(SHORT EXERCISE): Pull out every line of the rows below that contains the word "label", and copy each one. Case counts.

(INPUT):
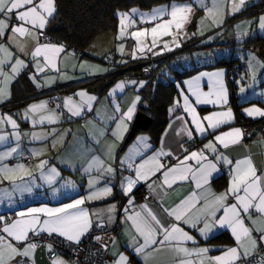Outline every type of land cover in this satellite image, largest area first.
<instances>
[{
    "label": "crops",
    "instance_id": "1",
    "mask_svg": "<svg viewBox=\"0 0 264 264\" xmlns=\"http://www.w3.org/2000/svg\"><path fill=\"white\" fill-rule=\"evenodd\" d=\"M250 1L255 2L251 5L254 6L260 0ZM254 10V15H259V13L264 10V2L263 7ZM51 17H48L47 19L49 20ZM239 17H243V15L240 13L228 18L225 22L229 23L233 20L234 27ZM0 18L3 17L0 16ZM14 23L21 24L23 22L14 21ZM24 26L29 27L28 24H25ZM36 30L38 33L39 29ZM238 34L239 33L233 29L231 36L225 37V39L227 38V41L221 43L220 45L221 54L219 53V55L217 54L204 58L201 57L203 61L201 60L198 61V63H192V66L187 69H183L188 70L205 65H211L221 59H235L237 60V63L234 65L240 66V70L238 75L233 77L231 83H229V68L219 66L213 69L198 70L187 78L179 81L175 80L172 72H181L183 70H174L170 68L167 72H161L160 69L151 84L148 83L146 79H134L125 76L116 80L102 93H99L100 89L96 86V84L95 86L98 87V89L96 88L97 90H90L84 87L85 84L93 82L95 79L107 77L113 73L116 68L127 69L131 65L144 61L146 54L144 56L138 55V57L135 58H122L121 62L116 65L117 67H115V69L106 71L103 70L100 72V75L94 77L89 74L82 73V68L79 64L80 62L74 65L76 63V59L72 58L70 55H66L65 53H61L59 57L58 64L56 65L58 71L55 69L56 71L52 72L50 71V68L45 66V68L43 67L45 69L43 72H35L29 67L30 65L21 68L18 75L8 82L10 96L7 101L1 105L2 108L6 109L5 111L9 113L8 115L16 121L18 127L14 129L11 124H0V134L5 137V140L2 141L4 146L0 147V151L3 150V153H5L11 151L12 148H16L17 152L12 153L11 156L5 157L2 160L3 163L1 164H6L4 162H10L11 164L8 165V168H15L17 164H15V162L10 158H12L13 155H18L19 158V156L22 157L24 154L23 157L28 156L30 161L28 163H24L22 162L23 157H20L17 162L24 165L25 169H27L31 175H27L23 171H17L13 174L15 176L14 182L0 176V216L14 214V219L6 222L2 228L6 224H10L18 219L27 218L21 217L19 213L27 212L31 208L63 207L65 204L73 203L77 199H85L90 192H98L104 187H110L112 189L110 194L104 195L98 199H85L84 204L81 205L82 208L88 210L90 219L92 220V226L96 225L100 228L106 229L104 233L97 234L93 238L99 245H107L106 250L101 246L104 250V259L106 264H114V261L119 258V254H123L128 258V264H176V262L181 258L190 259L194 262V264H198V257H196L195 254L192 256H184L182 253L177 255L174 248L176 246L185 247L191 251L197 248L206 247L209 249L207 256L214 257L223 255L227 248L235 247L236 241L231 234V230L227 227L221 228L214 225L212 231L207 235V237H205L202 236L199 231V229L203 227L202 222L193 228L190 225L183 223V221H175L174 217L169 216L165 212V209L170 210L174 208L181 200L193 191L198 193L203 191L202 189L196 188V184L191 179L190 175L188 180L177 181L171 188H167V186H162V170L147 180L139 181L133 187L131 193L127 195L123 192L121 185L122 182L126 184V181L124 180L125 177L135 179V166L140 164L143 160L153 156L155 153L161 151L162 148L165 152L170 151L172 155L160 157L161 162L165 164L166 167L176 165L178 163L177 158L182 160L184 155L187 154L183 151L181 145L188 149V152L197 151L195 147L190 146V142L193 139L196 140L201 149H203L204 145L209 141L216 144V153L205 150V155L208 156L209 160L216 164L218 169V171L212 173V176L209 179V184L206 186L210 187L211 191L216 194L225 192L228 189L231 173L236 161L250 158L257 169V174L259 175L264 172V131L244 135L240 127V124L246 122H261L264 126V116H260L258 114L249 116L245 111L250 108H258L261 111H264V71L255 81L250 82L247 87L245 86L246 80L245 78L242 79V75L247 77V73H244V65L239 61L238 55H234L236 53H234V51H239L242 47L245 49H250V47L248 48L243 45V43L248 40L245 38L246 36L239 39ZM257 37H264V35ZM1 40L2 37H0V41ZM216 41L215 37L214 43L203 44L201 41L202 43L200 42V44H203V46H207L205 48H208L209 46L214 45ZM228 41L230 43H226ZM9 44L12 50L17 52V41L12 38L10 39ZM194 45L195 44L192 46ZM195 46L198 45L196 44ZM178 51L179 50H176V52ZM169 52L170 50L165 52V55ZM242 53L243 52H241L240 55H242ZM86 55L87 54H85V56ZM88 55L92 56L91 53ZM165 55L164 52H162V54L158 56V58L162 60L160 68L168 62L167 56ZM258 56L261 57L260 52ZM63 61L66 64V69L62 65ZM11 62L13 63V61ZM40 63L42 64V61H40ZM63 71L70 73V76L68 78L62 77ZM50 72L57 74L51 76V79H46V77H49L48 75ZM213 73H223L220 79L226 88L227 103L218 102L215 104H196V97L192 95L190 89L198 87L202 93L213 92V84L216 78L213 77L211 82L209 80V75ZM22 75H24V78L27 79L26 86L20 87L16 92V95L19 97V101L25 99V102L21 107L17 108V101L10 102L12 97V85H14L15 81H17ZM33 76H35L36 82H33ZM198 77L199 80H197ZM129 78L138 81L136 82L138 85H123L127 90V95H129V98L127 99L130 101L129 104L123 106L121 104L122 96H124L125 93H123L122 96L114 95V101L118 103V113L116 114L115 107L111 100L112 95L109 93L116 84ZM171 82H173L175 86V96L168 106V119L163 131L158 135V137H155V135L148 132V130L146 132H139L127 145H124L123 141L130 129L141 100L140 91L143 89L152 94L158 83L167 84ZM189 82H191V84ZM37 83L40 85L39 87H37ZM40 87L46 88L45 90L43 89L45 93L50 94L52 97L54 96L62 103V112L61 114L56 112L57 119L53 123H49L46 119L42 123L40 122L41 116H47L45 111L28 113L27 118L25 117L28 107L32 104H39L41 99L44 98L43 96H39V93L37 92V89ZM241 88L244 89L243 92H241ZM79 92H85L87 96L82 98L77 95ZM181 93H183V95ZM184 95L188 96L190 103L196 108V111L201 119L211 113L223 112L228 109H231L233 118L216 129H207L203 135L198 134L194 125L191 123L190 115L183 109ZM88 96L95 97V99L89 101L87 99ZM234 96L236 99L234 100L235 103L232 107L231 103L233 100H231V97ZM69 97H71L73 105H83L80 115H72L68 107H65V99ZM136 97H139V100L136 101V107L132 114V118L130 120L125 119L124 125H120V120L123 117V114L128 111V108L131 106L133 101L136 100ZM209 99L215 100L216 97L215 95H212ZM177 101H179V106L175 107V110L170 112V109L176 105ZM177 117H183L184 119H177ZM185 121H187V124H185ZM204 124L207 128L206 121ZM118 125H120V127H118ZM125 125L126 131L124 130ZM236 128L240 129L242 133L238 143L233 144L230 142V138H225L226 141H228V147L225 148L223 145L215 141V136L229 132ZM19 129H22V131L18 132ZM181 129L184 130L182 131ZM189 129L192 131V139H189L187 136V130ZM113 132H118L122 138H117V136L113 135ZM17 135L19 137L18 139ZM220 154L227 157V159L232 163L229 164L225 163L224 160H217L216 157ZM94 158L102 160L105 167L111 166L114 169V173L109 174L103 171L98 164L94 163ZM42 160H46L48 162L43 170L37 167L39 162ZM187 163L191 164L193 168L197 167L194 161L190 160ZM129 164H131L132 167H129ZM53 168L58 175L53 173L52 175L54 176V179L51 183H49L47 176L49 174V170ZM20 177H23V179L21 180ZM89 181L93 182L92 187H90ZM17 185L30 187L31 191L17 190ZM143 186H146L150 190L152 198L150 202H143L141 199ZM239 195H244L242 190ZM109 198L114 199L103 204H98L99 202ZM130 199L132 200L131 204H129ZM235 202V198L233 196H229L226 204ZM113 205H115V211L109 213L108 209ZM142 205H147L165 226L177 223L184 229V231L188 232L195 238L194 242L184 241L178 244V242L172 241L171 243H165L164 245H153L150 248L145 249L146 253H150L147 257V261H145L144 255L137 254L134 250L135 247L143 243V238L136 234L135 229L132 227V221L126 219L128 215H134L136 212H141L143 216H146V212L141 208ZM125 209H127V212ZM94 213L99 215H93ZM250 213L252 215V219L257 220V225H252L251 221L246 218L248 214L241 213L242 217H245L246 226H264V224L259 221V214L256 213L254 209L250 210ZM39 215L42 221L47 219L43 213ZM109 215L112 216L110 221L108 219ZM221 215H223V209L216 213V218L218 219ZM101 222H103L102 227L99 226ZM89 230L80 238V241L89 232ZM43 234L48 235L47 233H41L40 235ZM220 234H223L227 238V242H224L221 239L217 241L212 240ZM252 234L257 238L259 236V233L255 231H253ZM2 235L6 236L3 232ZM51 236H57L67 240L65 237L59 236L55 233ZM96 236H100L102 238L101 241L98 242L95 239ZM134 237L135 241L133 239ZM158 239H162V236L158 237ZM12 242L17 243L16 241ZM70 242L76 243L74 241ZM22 243L26 244V241ZM258 244L259 246L264 247V243L258 242ZM154 248H158V250L153 251ZM56 258L64 260L66 264H77L63 255L50 256L49 249L47 247L37 248L31 260L28 258H24V260L25 264H33V261L34 264H52L53 260ZM16 259L21 258L17 257ZM242 260L244 259H241L240 261ZM240 261H237L236 264H239ZM12 264H15V261H12ZM205 264H211V262L205 260Z\"/></svg>",
    "mask_w": 264,
    "mask_h": 264
},
{
    "label": "snow or ice",
    "instance_id": "2",
    "mask_svg": "<svg viewBox=\"0 0 264 264\" xmlns=\"http://www.w3.org/2000/svg\"><path fill=\"white\" fill-rule=\"evenodd\" d=\"M240 5L244 3V0H239ZM55 0H0V37H3L6 31H10L15 36L21 38L30 37L37 41V46L34 51L31 52V56L35 59L43 55L44 61L47 66L58 71L56 67V60L61 53H65V48L63 45H56L52 43H39L38 35L32 29L43 30L48 22L47 18L51 17L55 12ZM239 7L234 6V11H238ZM192 11L190 6H176L171 7L169 12L166 8L153 9L151 13H138L137 9H132L131 13H118L120 18V35L117 37L122 38L126 34V29L134 24L135 21L132 19L133 16L139 14L142 22H154L159 21L155 26L150 29L144 28L141 30L131 32V36L136 40V49H134L132 55L133 58L136 57V50L143 53L145 47L148 51H152V48L157 47V41L159 38L164 36H172L173 42L179 47L178 34L183 29L184 25L189 22V15ZM211 12L212 9H208ZM168 16L169 19L165 20L164 17ZM14 21L23 22L21 24H15ZM125 21H129L128 24ZM222 22V20L220 21ZM25 24L32 25V28L25 27ZM260 27L264 28V17L260 18ZM151 36L152 42L151 46L148 47L145 44V39ZM164 49L171 50L167 42L163 45ZM120 51H123V45L120 46ZM20 51H23V47H20ZM0 53L4 55L0 57V102L4 98V88L2 85L10 82L12 79L18 75L21 68L27 65L23 60L16 57L15 62L11 64L10 71L11 76L4 71V67L13 59V53L3 45H0ZM159 54V53H155ZM45 69L39 65L37 61V72H43ZM207 75V74H206ZM223 73H213L209 75L210 82L212 78L215 77V82L213 84L214 91L209 93L200 92L199 88L190 89L192 95L196 97V104L205 103H227V92L223 85L222 77ZM33 82H36L35 76L32 77ZM199 80V77L197 78ZM132 83H135L133 81ZM191 84V82H189ZM40 85L37 83V87ZM142 86V84H141ZM118 88H122L123 85H117ZM244 89L241 88V92ZM183 95V93H181ZM80 97H85L87 94L85 92L77 93ZM215 95L216 99H209L210 96ZM10 96V92L8 93ZM89 101L94 100L95 97L88 96ZM136 100L133 101L128 111L123 114L120 120V125H124V120H130L132 114L136 107ZM184 104L183 109L191 117V123L194 125L195 130L198 134L203 135L207 129H216L220 125L229 122L233 118V113L231 109L223 112L211 113L202 119L199 117L196 108L192 106L189 101L188 96H183ZM48 106L47 101H42L39 104H32L28 107L25 113L27 118L28 113H37L42 110H46ZM179 106V101L170 112L175 110V107ZM65 107H68L72 115L78 116L81 114L83 105H73L71 97L65 99ZM247 115L252 116L258 114L264 116V111L258 108H250L245 110ZM47 120L49 123L56 121L57 116L54 112H49L47 116H41L40 122ZM177 119L183 120V117H177ZM207 122V128L204 122ZM8 123L15 129L18 127L16 121L7 114L0 115V124ZM187 124V121H185ZM118 125V127H120ZM126 131V125L124 126ZM182 131L184 129H181ZM179 134V133H178ZM114 136L117 138H122L118 132H113ZM241 130L236 128L229 132L222 133L221 135L215 136V141L223 145L225 148L228 147V141L225 138H230V142L235 144L239 142L241 137ZM187 136L192 139V131L187 130ZM17 135V139H18ZM5 137L0 135V142L4 141ZM181 148L186 155L183 159H178V163L174 166L166 167L160 160V157L168 155L171 156L172 153L165 152L163 148L161 151L155 153L148 159L143 160L140 164L135 166V179L131 177H125L124 180L126 184L122 182V190L125 195L131 193L133 187L141 180H147L151 176L156 175L157 172H162L163 181L162 186H167L171 188L177 181H184L191 179L195 182L197 189H202L203 191L198 193L193 191L187 197L180 201L172 209H165V212L174 217L175 221H183V223L190 225L191 227H196L197 224L203 223V227L199 229L202 236L207 237V235L212 231L213 226H219L221 228L227 227L231 230V234L236 241L235 247L227 248L223 255L208 257L207 253L209 249L197 248L194 250H189L185 247L176 246L174 251L184 256H192L195 254L198 257V264H205V260L211 262V264H236L237 261L245 259L252 256L253 253L257 252L259 243H264V226L249 227L245 225V217H242L241 213L248 214L247 219L251 221L252 225H257V220L252 219L250 210L254 209L256 213L259 214V221L264 224V172L257 174V169L254 166L250 158H245L244 160L236 161L234 168L231 173L229 187L225 192L216 194L211 191L210 187H206L209 184V179L212 173L218 171L216 164L209 160L208 156L205 155V150H209L213 153L217 152L216 144L209 141L204 145L203 149L188 152V149L181 145ZM16 152V148H12L11 151L5 152L0 155V160H3L6 156H11L12 153ZM217 160H224L225 163L231 164L232 162L224 157L222 154L216 157ZM194 161L197 167L193 168L188 161ZM48 162L42 160L39 162L37 167L41 170L45 168ZM94 163L98 164L103 171L113 174L114 169L111 166H104V162L98 158H94ZM91 167V165H90ZM129 167H132L129 164ZM17 171H23L27 175H31L30 172L25 169L24 165H17L15 168H8L7 166L0 167V176L9 181L15 180L13 175ZM56 173L55 169H50L47 176V180L51 183L54 179L52 175ZM43 175V172H42ZM22 180L23 177H20ZM90 187H92L93 182L89 181ZM17 190L20 191H31L30 187H24L17 185ZM243 191L244 195H239ZM112 189L110 187H104L98 192H90V194L85 198L88 200L98 199L104 195L110 194ZM229 196L235 198V203L226 204ZM85 199H77L73 203L65 204L63 207L58 208H31L27 212H21L19 215L21 217H27L25 219H18L10 224H6L3 228H0V232L5 235H0V264H25L24 258L32 259L35 250L38 247L37 243L29 241V233L31 232L34 236H39L41 233H47L49 236L52 234H57L59 236L65 237L69 241H74L76 243L80 242V238L91 228L92 220L90 219L89 212L87 209L82 208L81 205L84 204ZM132 200H129V204ZM141 208L146 212V216H143L141 212H136L134 215H128L127 220L132 221V227L135 229L136 234L143 238V243L135 247V252L137 254H143L145 261H147L148 255L145 249L150 248L153 245H164L165 243H171L172 241L184 242L193 241L194 237L188 232L184 231L177 223H172L165 226L161 220L148 208L147 205H142ZM223 209V215L218 219L216 218V213ZM115 211V205L108 209L109 213ZM127 212V209H125ZM43 213L47 219L43 221L40 215ZM194 213V215H193ZM93 215H99L94 213ZM109 221L112 216L109 215ZM3 220V217H0ZM99 226H103V222ZM253 231L259 233L258 238L253 236ZM162 236V239L158 237ZM11 238V239H9ZM95 239L99 242L101 241L100 236H96ZM135 241V237L133 238ZM16 241L17 243H13ZM29 241L26 244L22 242ZM105 250L107 249L106 244L101 245ZM49 251L52 250V245H48ZM158 248H154L153 251H157ZM242 250V251H241ZM20 257L21 259H16ZM34 264V261H33ZM52 264H66V262L60 258L53 260ZM114 264H128V258L123 254H119V258L114 261ZM176 264H194L190 259H179ZM247 264H251L247 261ZM259 264H264V257L261 258Z\"/></svg>",
    "mask_w": 264,
    "mask_h": 264
},
{
    "label": "rangeland",
    "instance_id": "3",
    "mask_svg": "<svg viewBox=\"0 0 264 264\" xmlns=\"http://www.w3.org/2000/svg\"><path fill=\"white\" fill-rule=\"evenodd\" d=\"M244 1H246L244 2L245 4L243 3L242 5H240L239 0H179V1L170 2L169 5L164 4L158 7H154L151 10H147V11L139 10L137 8H132V9H137L138 13H151L153 9L162 8V7L166 8L170 12L171 7L173 5L181 6V7L190 6L192 9L191 13L188 14L190 18L189 22L184 25L183 29L178 34V40H179V45H180L179 47H177L176 44L173 42L172 36H164L158 39L157 47L152 48V51H148L147 47H145V50L143 53L139 52V50H136V57H138V55L144 56L146 54L144 59L151 60V59H155V57L158 58V56H160L162 52H164V55H165V52L169 50L164 49L163 45L165 42H167L171 50L168 54L165 55L167 56L168 62L167 64L162 65V67L160 68L161 69L160 71L167 72V70L170 68L174 70L175 69L183 70V69H187L188 67L192 66V63H195V62L198 63V61H201L202 60L201 57L204 58L207 56H214L217 54L219 55V53L221 54L220 45L221 43L227 41L226 40L227 38L225 39V37L231 36L233 29L239 33L238 34L239 39H242V37L244 36H246L245 37L246 39H249V38L257 37L260 35H264V28L260 27V18L264 17V13L260 12L259 15L258 14L254 15L255 10L250 8V6L252 5V3H255V2H252L250 0H244ZM234 6H238L239 10L234 11ZM132 9L125 11V12L131 13ZM208 9H212V11L208 12L207 11ZM245 11L246 13L243 15V17H239L234 27H233V20H231L229 23L225 22L228 18H231ZM125 12L123 11V12H118V13H125ZM118 13H117L118 25H117L116 30L105 32L95 37V39L91 42V44L84 51V53L87 54L84 58L79 59L78 56L76 55L77 52H75L74 50H68L64 47L65 54L70 55L72 58L76 59V63L74 65L80 62L79 64L82 68L81 70L82 73L89 74L92 77L98 76L100 75V72L103 70L106 71L110 69H115V67H117L116 65H118L119 62H121L122 58H125V57L133 58L132 53L134 49H136L137 42L130 35L131 32L141 30L144 28L150 29L151 27L155 26L156 23L159 22V21L142 22L139 14H137L132 17L135 23L131 24L126 29L125 36L118 39L117 37L120 35V18L118 16ZM164 19L167 20L169 19V17L165 16ZM221 20L222 22H220ZM125 23L128 24L129 21H125ZM28 26H29L28 28H32V25L28 24ZM45 28L39 31H44ZM32 30L34 31V29ZM35 33H37L36 29H35ZM215 37L217 41L215 42L214 45L209 46L208 48L203 47L204 43H208V44L214 43ZM12 38H13V34L10 31H6L5 35L2 37V40L0 41V45H3L4 47L8 48L13 53V59H12L13 63L15 62L14 61L15 58L18 57L21 60H23L27 66L30 65L29 67L32 68L35 72L37 71V61H39V65L41 67L45 66V67L50 68L51 69L50 71L52 72L56 71L51 66L46 65L43 55L36 57L35 59L31 56V52L34 51L35 47L37 46V41L33 40L30 37L21 38L17 35L13 38L18 43L17 52H14L9 44V41ZM201 41L203 42L202 45L200 44ZM144 42L148 47H150L151 42H152L151 36L149 35L145 39ZM51 43L56 44V45H62L57 42H51ZM226 43H230V42L228 41ZM193 44L195 45L197 44L198 46H196L195 48L192 46ZM121 45H123V51L119 50ZM21 46L23 47V51H20ZM176 50H179V51L176 52ZM241 52H243L242 55H240ZM89 53H91L92 56L88 55ZM155 53H159V54H155ZM229 53H230V50H229ZM234 53H235L234 55H238L239 61L244 65L243 70H244V73H247V77H244V75H242V79L245 78L246 80L245 86L247 87L250 82L255 81L257 77L264 71V61L254 51H250V49H245L243 47L239 51L238 50L234 51ZM3 55H4L3 53H0V57H2ZM59 57L56 60V65L58 64ZM40 61H42L43 65L40 63ZM149 62L150 61H148L147 63ZM81 63H84V64H81ZM11 64L12 62L10 61L4 67V71L7 72L9 76L12 75L10 71ZM62 65L66 69V64L64 61L62 62ZM52 72H50V74L48 75L49 77H46V79H51V76L57 74V73H52ZM69 76H70V73L66 71L62 72V77L68 78ZM0 79H3V77H0ZM133 81H135V83H132ZM136 82L138 81L130 79V78L124 79L115 85V87L111 91L112 93L111 92L109 93L112 95L111 100L115 107L116 114L118 113L117 112L118 103L114 101L115 99L114 95L122 96V94L125 93V95L122 96L121 104L123 106V105L130 103V101L127 100L129 98V95H127L126 93L127 90L125 89V87L123 86L122 88H118L117 85H121V84L130 85L131 84L132 86L133 85L136 86L138 85V83ZM2 87L4 88L5 95H4L2 102H0V115H4V114L8 115L9 113L5 111L6 109H3L1 106L9 98L8 83L2 85ZM40 88H43V87H40ZM43 89L45 90L46 88H43ZM120 96H117V97H120ZM24 100L25 99H23L22 101ZM42 101H46L45 98H42L41 102ZM43 111H45L47 115L49 114V112H54L56 114V111L50 109L48 106L46 110H42L41 112ZM21 131L22 129L18 130V132H21ZM142 138H146V137H142ZM3 146L4 144L0 142V147H3ZM2 154H3V150L0 151V155ZM20 157L21 156H19V158ZM17 158H18V155H13V157L10 159H12V161H14L15 164L21 165L19 162H17L19 161V158L18 160ZM1 163H3L2 160H0L1 167H4V166L8 167V165L11 164L10 162H4L6 164H1Z\"/></svg>",
    "mask_w": 264,
    "mask_h": 264
},
{
    "label": "trees",
    "instance_id": "4",
    "mask_svg": "<svg viewBox=\"0 0 264 264\" xmlns=\"http://www.w3.org/2000/svg\"><path fill=\"white\" fill-rule=\"evenodd\" d=\"M173 1L179 0H55L56 10L54 15L48 20L45 30L39 32H45L48 34L51 37V42L60 43L68 50H74L77 53H81L82 55L79 58L82 59L85 57L84 51L95 39V37L102 33L116 30L118 25V12H125L132 8L147 11ZM263 2L264 0H260L257 4L251 6L250 8L258 9L263 7ZM262 12H264V10H262L261 13ZM245 13L246 11L242 12L241 15H244ZM243 45L248 48L250 46L257 48L260 52L261 58L264 60V37L250 38L246 40ZM193 47L196 48V46ZM203 47L205 48L207 46ZM151 60L155 63V65L146 76L141 74L142 66L147 64L149 61L145 59L144 61L129 66L127 69H116L107 77L95 79L93 82L85 84L84 87L90 90H97L99 87V93H102L116 80L131 75L134 79H146L148 83L151 84L159 72L162 64V60L159 58L155 57V59ZM235 63H237V60L235 59H221L211 65L183 70L181 72L175 71L172 73L175 80L179 81L187 78L198 70L213 69L219 66H224L229 68V83H231L233 77H235L231 76V70L236 67L238 70L236 75H238L240 70V66H235ZM24 77V75L20 76L19 79L15 81L14 85H12V97L10 102L17 101V108L21 107L25 102V100L19 101V97L16 95V92L20 87L26 86L27 79ZM95 84L98 87H96ZM140 93L141 100L137 111L143 112L152 118V124L148 129V132H151L155 135V137H158L167 123V109L175 96L174 83H158L152 94L143 89ZM235 99V96L231 97V100H233L231 103L232 107L235 103ZM259 123L262 124L261 122ZM113 199L114 198H109L99 202L98 204H103L105 202L112 201ZM219 239L227 242V238L223 234L214 237L212 240L217 241Z\"/></svg>",
    "mask_w": 264,
    "mask_h": 264
},
{
    "label": "built area",
    "instance_id": "5",
    "mask_svg": "<svg viewBox=\"0 0 264 264\" xmlns=\"http://www.w3.org/2000/svg\"><path fill=\"white\" fill-rule=\"evenodd\" d=\"M38 36L39 43L51 42V37L45 32H39ZM81 55V53H77L78 57H81ZM149 61V63L144 64L141 68V74L144 76L148 75L149 72L154 68L155 63H153L152 60ZM237 72V68H233L231 70V76H235ZM128 77L133 78L132 75ZM37 92L39 93V96H43L45 98L50 109L55 110L58 114H61L62 103L59 99L50 96L48 93H45L43 88H38ZM240 127L244 135H247L248 133L264 131V126L260 123L246 122L240 124ZM190 146L195 147L196 150L201 149L200 145L195 139L191 140ZM29 161L30 159L28 156H24L22 158V162L24 163H28ZM141 199L143 202H150L152 199L150 190L146 186L142 187ZM0 217H3V220H0V228H2L6 222L14 219V214H6ZM105 231V228H100L94 225L79 243H73L57 236H49L45 234L34 236L32 233L29 234V241L37 243V248H48V245L51 244L52 250L49 251L50 256L63 255L77 264H106L103 248L93 239L95 235L104 233ZM0 235H2V232H0ZM29 241H26V243ZM262 257H264V247L259 246L257 252L248 257L247 261H250L251 264H259ZM247 261L244 259L240 261L239 264H247Z\"/></svg>",
    "mask_w": 264,
    "mask_h": 264
},
{
    "label": "water",
    "instance_id": "6",
    "mask_svg": "<svg viewBox=\"0 0 264 264\" xmlns=\"http://www.w3.org/2000/svg\"><path fill=\"white\" fill-rule=\"evenodd\" d=\"M250 50H253L257 55H259V51L254 47H250ZM151 124V117L143 112L137 111L123 144L127 145L137 133L146 132L150 128Z\"/></svg>",
    "mask_w": 264,
    "mask_h": 264
}]
</instances>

(RESPONSE):
    "label": "crops",
    "label": "snow or ice",
    "label": "rangeland",
    "label": "trees",
    "label": "built area",
    "label": "water",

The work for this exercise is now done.